TASK DESCRIPTION: In the entries below, every line with the string "Divorciado" is to be reported.

------ DATA PROVIDED

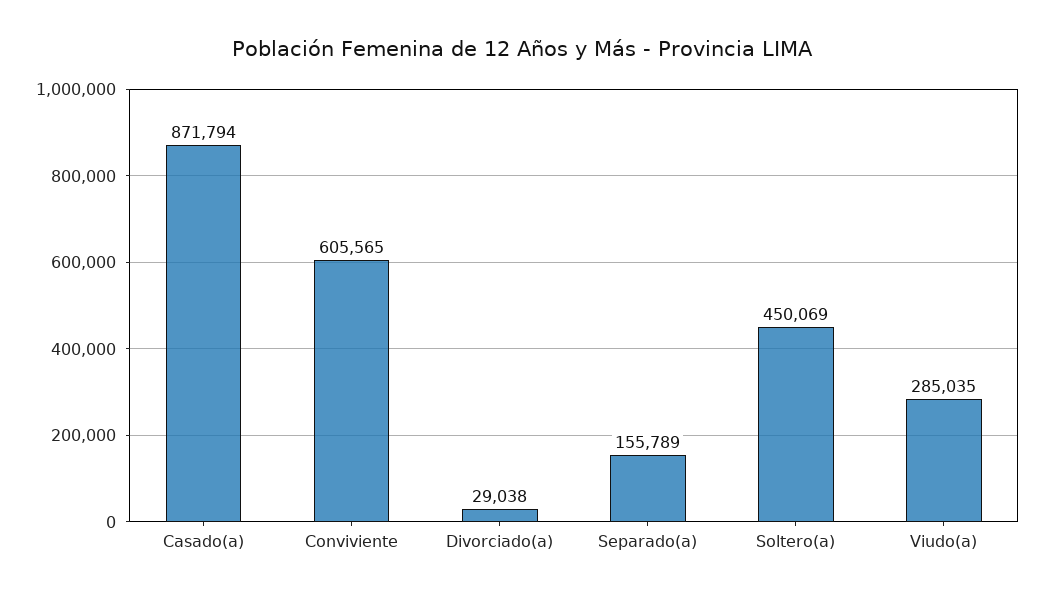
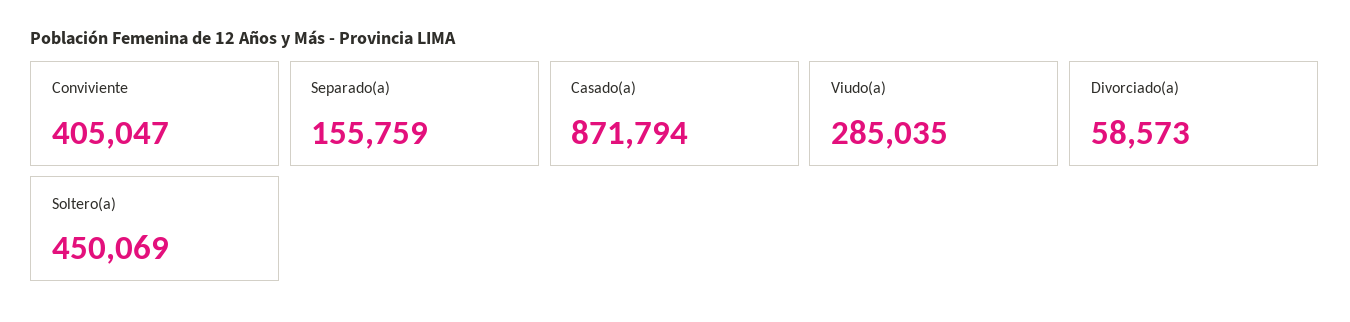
  {
    "Casado(a)": 871794,
-   "Conviviente": 605565,
+   "Conviviente": 405047,
-   "Divorciado(a)": 29038,
+   "Divorciado(a)": 58573,
-   "Separado(a)": 155789,
+   "Separado(a)": 155759,
    "Soltero(a)": 450069,
    "Viudo(a)": 285035
  }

------------

RESPONSE AREA:
-   "Divorciado(a)": 29038,
+   "Divorciado(a)": 58573,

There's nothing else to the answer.